A chorus of protest sounds, "This preparedness is to defend American ideals, American homes, and American lives against the invader."

Therefore, we must increase our navy and our army. Therefore, we must spend more billions on war though we were, at the beginning of the European war, spending a larger portion of our national revenue on war than any other great nation. Still we are "defenseless" and "utterly at the mercy of a foreign foe."

If that is true, it might be sensible to ask what has become of the four and a quarter billions that we have spent during the past twenty years on the navy and the army, but that is incidental]. The real question is whether the most threatening enemies of American ideals are in Berlin or in New York.

No one has yet invaded the United States. Those worthy citizens who have looked under their beds for the Kaiser each night during the past eighteen months have not seen him once. The Japanese are thousands of miles from our shores. England and France have not attacked us. Why then this chorus of protest?

Why Lawrence?

Why Paterson?

Why Little Falls?

Why West Virginia?

Why Colorado?

Why Youngstown, and the copper strike, and the clothing strikes, and the machinists strikes?

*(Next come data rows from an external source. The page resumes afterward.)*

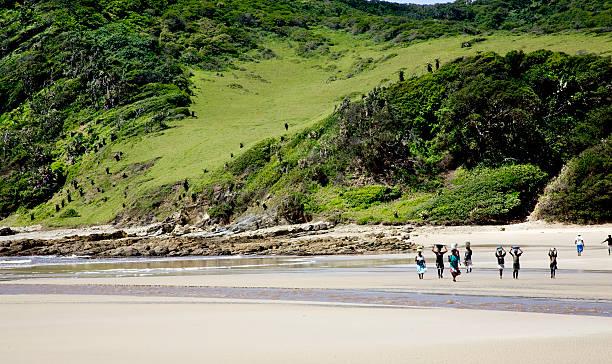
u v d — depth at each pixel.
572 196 61.97
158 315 20.17
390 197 75.12
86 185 110.25
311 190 79.75
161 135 119.38
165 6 196.00
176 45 170.50
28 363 13.60
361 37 189.75
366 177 79.12
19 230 99.38
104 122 130.25
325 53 176.75
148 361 13.68
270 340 15.76
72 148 122.50
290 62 171.75
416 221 67.50
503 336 15.48
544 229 58.91
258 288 27.44
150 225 88.81
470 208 66.94
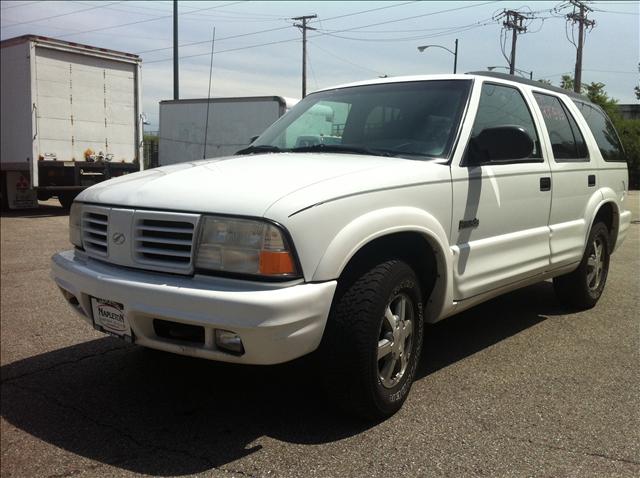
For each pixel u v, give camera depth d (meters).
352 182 3.07
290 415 3.35
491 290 4.05
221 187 3.01
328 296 2.86
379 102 4.20
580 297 5.39
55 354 4.27
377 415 3.21
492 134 3.70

Why this dissatisfaction? this unrest? this embryo revolution? Can it be that the noisome tenement rookeries; the squalid back alleys; the toiling children; the exploited women; the long hours of high pressure work; and the grinding tyranny of unlimited industrial power, have aroused the American people to revolt?

Note these biting phrases:

"1. Jobs uncertain; strikes; lay-offs and sickness.

"2. Promotion and advancement uncertain and slow.

"3. Favoritism and partiality are frequently shown.

"4. Pay small and limited while learning a trade.

"5. Same old, monotonous, tiresome grind every day.

"6. Stuffy, gloomy and uninteresting working-place.

"7. When sick, your pay stops and doctor's bill starts.

"8. If disabled or injured, you receive little or no pay.

"9. If you die, your family gets only what you have saved from your small wages.

"10. Little CLEAR MONEY; nearly all you pay goes for your living expenses.

"11. Old age, sickness, little money saved, your job goes to a younger and more active man."

Do you know where they came from? They were printed on a circular issued by Uncle Sam, to explain why young men should join the navy, and work for seventeen dollars a month and board.

American ideals? No. They are not included in that description. That is not a picture of democracy, of opportunity, of liberty, and of justice. It does tell the story of exploitation, and hopeless, intolerable human degradation.

The Kaiser did not do that to us. No, nor did the Mexicans, or the Japanese. Those unspeakable conditions of American life, that may be met with in every great center of industry, commerce and finance, from New York to San Francisco, and from Chicago to New Orleans, are the product of that same system of exploitation that we are now patriotically preparing to defend in its policy of foreign aggression.